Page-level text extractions
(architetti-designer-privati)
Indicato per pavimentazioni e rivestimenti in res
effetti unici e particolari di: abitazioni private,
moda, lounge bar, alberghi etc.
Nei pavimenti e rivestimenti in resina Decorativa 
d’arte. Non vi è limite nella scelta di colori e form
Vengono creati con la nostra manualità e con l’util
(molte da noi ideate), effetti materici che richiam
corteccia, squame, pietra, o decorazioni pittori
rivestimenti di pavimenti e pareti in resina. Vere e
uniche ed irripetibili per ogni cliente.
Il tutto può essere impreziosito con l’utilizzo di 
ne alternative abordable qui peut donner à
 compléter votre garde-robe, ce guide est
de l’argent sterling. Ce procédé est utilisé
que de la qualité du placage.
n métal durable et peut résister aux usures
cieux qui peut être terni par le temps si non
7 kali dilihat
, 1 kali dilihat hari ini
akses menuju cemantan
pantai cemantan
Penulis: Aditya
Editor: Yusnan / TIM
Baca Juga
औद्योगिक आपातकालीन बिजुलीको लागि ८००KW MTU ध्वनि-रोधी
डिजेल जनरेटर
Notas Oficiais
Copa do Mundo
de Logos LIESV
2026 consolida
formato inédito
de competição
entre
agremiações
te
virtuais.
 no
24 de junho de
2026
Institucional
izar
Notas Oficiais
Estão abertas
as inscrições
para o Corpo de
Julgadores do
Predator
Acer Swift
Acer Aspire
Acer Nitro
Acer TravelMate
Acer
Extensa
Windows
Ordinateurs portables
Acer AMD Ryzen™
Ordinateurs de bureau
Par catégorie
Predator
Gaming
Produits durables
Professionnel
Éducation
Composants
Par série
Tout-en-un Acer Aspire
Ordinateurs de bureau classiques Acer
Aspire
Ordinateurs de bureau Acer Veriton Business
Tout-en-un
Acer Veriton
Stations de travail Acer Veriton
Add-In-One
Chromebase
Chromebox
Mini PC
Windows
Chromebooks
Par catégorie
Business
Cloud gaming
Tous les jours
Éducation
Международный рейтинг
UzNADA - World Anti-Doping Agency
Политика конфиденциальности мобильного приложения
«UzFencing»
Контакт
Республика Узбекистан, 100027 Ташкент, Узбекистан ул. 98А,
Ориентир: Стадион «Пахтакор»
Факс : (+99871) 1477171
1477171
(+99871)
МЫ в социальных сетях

**Activity**. Without any change, reproduce the data in full.

**Task response**.
(architetti-designer-privati)
Indicato per pavimentazioni e rivestimenti in res
effetti unici e particolari di: abitazioni private,
moda, lounge bar, alberghi etc.
Nei pavimenti e rivestimenti in resina Decorativa 
d’arte. Non vi è limite nella scelta di colori e form
Vengono creati con la nostra manualità e con l’util
(molte da noi ideate), effetti materici che richiam
corteccia, squame, pietra, o decorazioni pittori
rivestimenti di pavimenti e pareti in resina. Vere e
uniche ed irripetibili per ogni cliente.
Il tutto può essere impreziosito con l’utilizzo di 
ne alternative abordable qui peut donner à
 compléter votre garde-robe, ce guide est
de l’argent sterling. Ce procédé est utilisé
que de la qualité du placage.
n métal durable et peut résister aux usures
cieux qui peut être terni par le temps si non
7 kali dilihat
, 1 kali dilihat hari ini
akses menuju cemantan
pantai cemantan
Penulis: Aditya
Editor: Yusnan / TIM
Baca Juga
औद्योगिक आपातकालीन बिजुलीको लागि ८००KW MTU ध्वनि-रोधी
डिजेल जनरेटर
Notas Oficiais
Copa do Mundo
de Logos LIESV
2026 consolida
formato inédito
de competição
entre
agremiações
te
virtuais.
 no
24 de junho de
2026
Institucional
izar
Notas Oficiais
Estão abertas
as inscrições
para o Corpo de
Julgadores do
Predator
Acer Swift
Acer Aspire
Acer Nitro
Acer TravelMate
Acer
Extensa
Windows
Ordinateurs portables
Acer AMD Ryzen™
Ordinateurs de bureau
Par catégorie
Predator
Gaming
Produits durables
Professionnel
Éducation
Composants
Par série
Tout-en-un Acer Aspire
Ordinateurs de bureau classiques Acer
Aspire
Ordinateurs de bureau Acer Veriton Business
Tout-en-un
Acer Veriton
Stations de travail Acer Veriton
Add-In-One
Chromebase
Chromebox
Mini PC
Windows
Chromebooks
Par catégorie
Business
Cloud gaming
Tous les jours
Éducation
Международный рейтинг
UzNADA - World Anti-Doping Agency
Политика конфиденциальности мобильного приложения
«UzFencing»
Контакт
Республика Узбекистан, 100027 Ташкент, Узбекистан ул. 98А,
Ориентир: Стадион «Пахтакор»
Факс : (+99871) 1477171
1477171
(+99871)
МЫ в социальных сетях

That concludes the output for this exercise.